==== The data ====

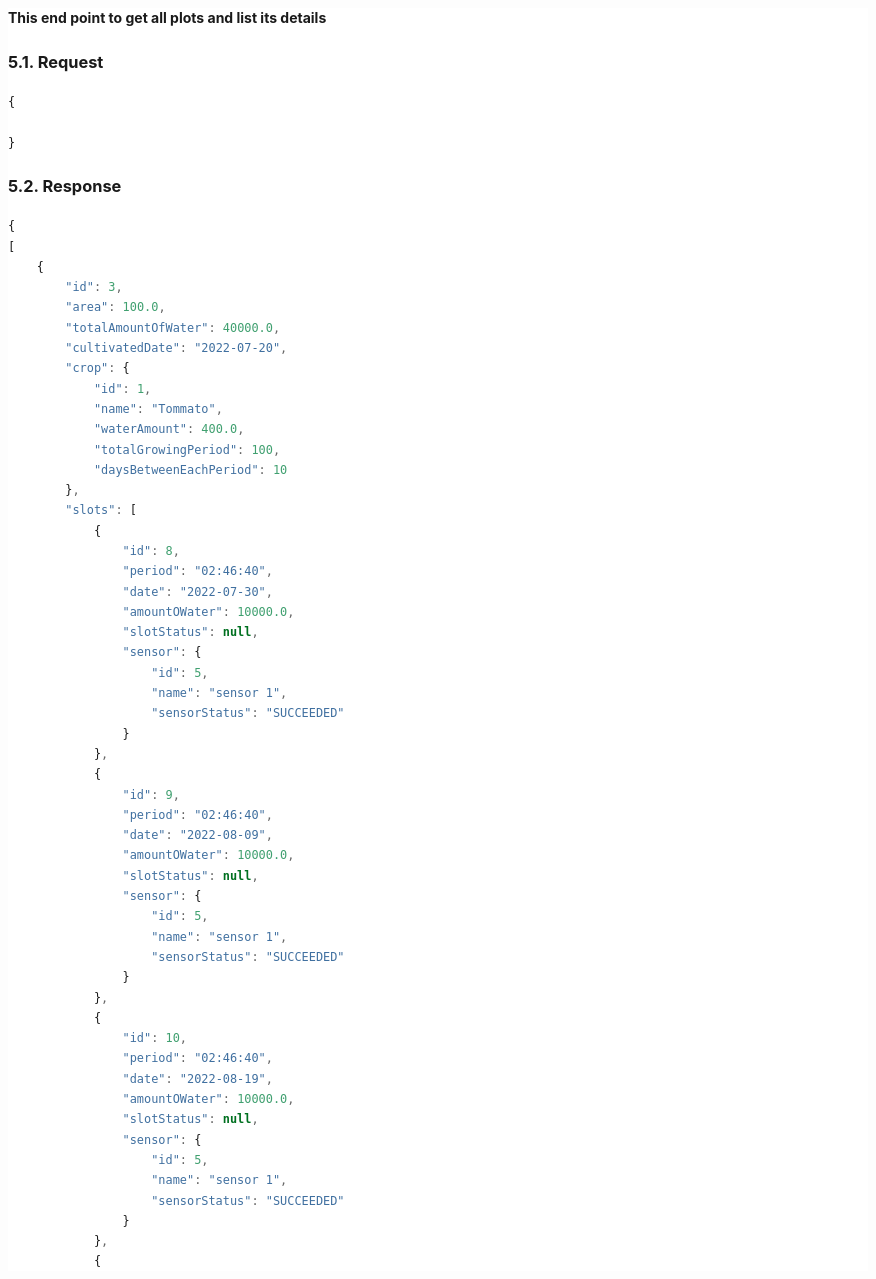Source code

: **This end point to get all plots and list its details**

### 5.1. Request

```js
{
   
}
```

### 5.2. Response
```js
{
[
    {
        "id": 3,
        "area": 100.0,
        "totalAmountOfWater": 40000.0,
        "cultivatedDate": "2022-07-20",
        "crop": {
            "id": 1,
            "name": "Tommato",
            "waterAmount": 400.0,
            "totalGrowingPeriod": 100,
            "daysBetweenEachPeriod": 10
        },
        "slots": [
            {
                "id": 8,
                "period": "02:46:40",
                "date": "2022-07-30",
                "amountOWater": 10000.0,
                "slotStatus": null,
                "sensor": {
                    "id": 5,
                    "name": "sensor 1",
                    "sensorStatus": "SUCCEEDED"
                }
            },
            {
                "id": 9,
                "period": "02:46:40",
                "date": "2022-08-09",
                "amountOWater": 10000.0,
                "slotStatus": null,
                "sensor": {
                    "id": 5,
                    "name": "sensor 1",
                    "sensorStatus": "SUCCEEDED"
                }
            },
            {
                "id": 10,
                "period": "02:46:40",
                "date": "2022-08-19",
                "amountOWater": 10000.0,
                "slotStatus": null,
                "sensor": {
                    "id": 5,
                    "name": "sensor 1",
                    "sensorStatus": "SUCCEEDED"
                }
            },
            {
```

====

Please write the material out again exactly as shown above, minus any pictures.

The answer.
Source code

: **This end point to get all plots and list its details**

### 5.1. Request

```js
{
   
}
```

### 5.2. Response
```js
{
[
    {
        "id": 3,
        "area": 100.0,
        "totalAmountOfWater": 40000.0,
        "cultivatedDate": "2022-07-20",
        "crop": {
            "id": 1,
            "name": "Tommato",
            "waterAmount": 400.0,
            "totalGrowingPeriod": 100,
            "daysBetweenEachPeriod": 10
        },
        "slots": [
            {
                "id": 8,
                "period": "02:46:40",
                "date": "2022-07-30",
                "amountOWater": 10000.0,
                "slotStatus": null,
                "sensor": {
                    "id": 5,
                    "name": "sensor 1",
                    "sensorStatus": "SUCCEEDED"
                }
            },
            {
                "id": 9,
                "period": "02:46:40",
                "date": "2022-08-09",
                "amountOWater": 10000.0,
                "slotStatus": null,
                "sensor": {
                    "id": 5,
                    "name": "sensor 1",
                    "sensorStatus": "SUCCEEDED"
                }
            },
            {
                "id": 10,
                "period": "02:46:40",
                "date": "2022-08-19",
                "amountOWater": 10000.0,
                "slotStatus": null,
                "sensor": {
                    "id": 5,
                    "name": "sensor 1",
                    "sensorStatus": "SUCCEEDED"
                }
            },
            {
```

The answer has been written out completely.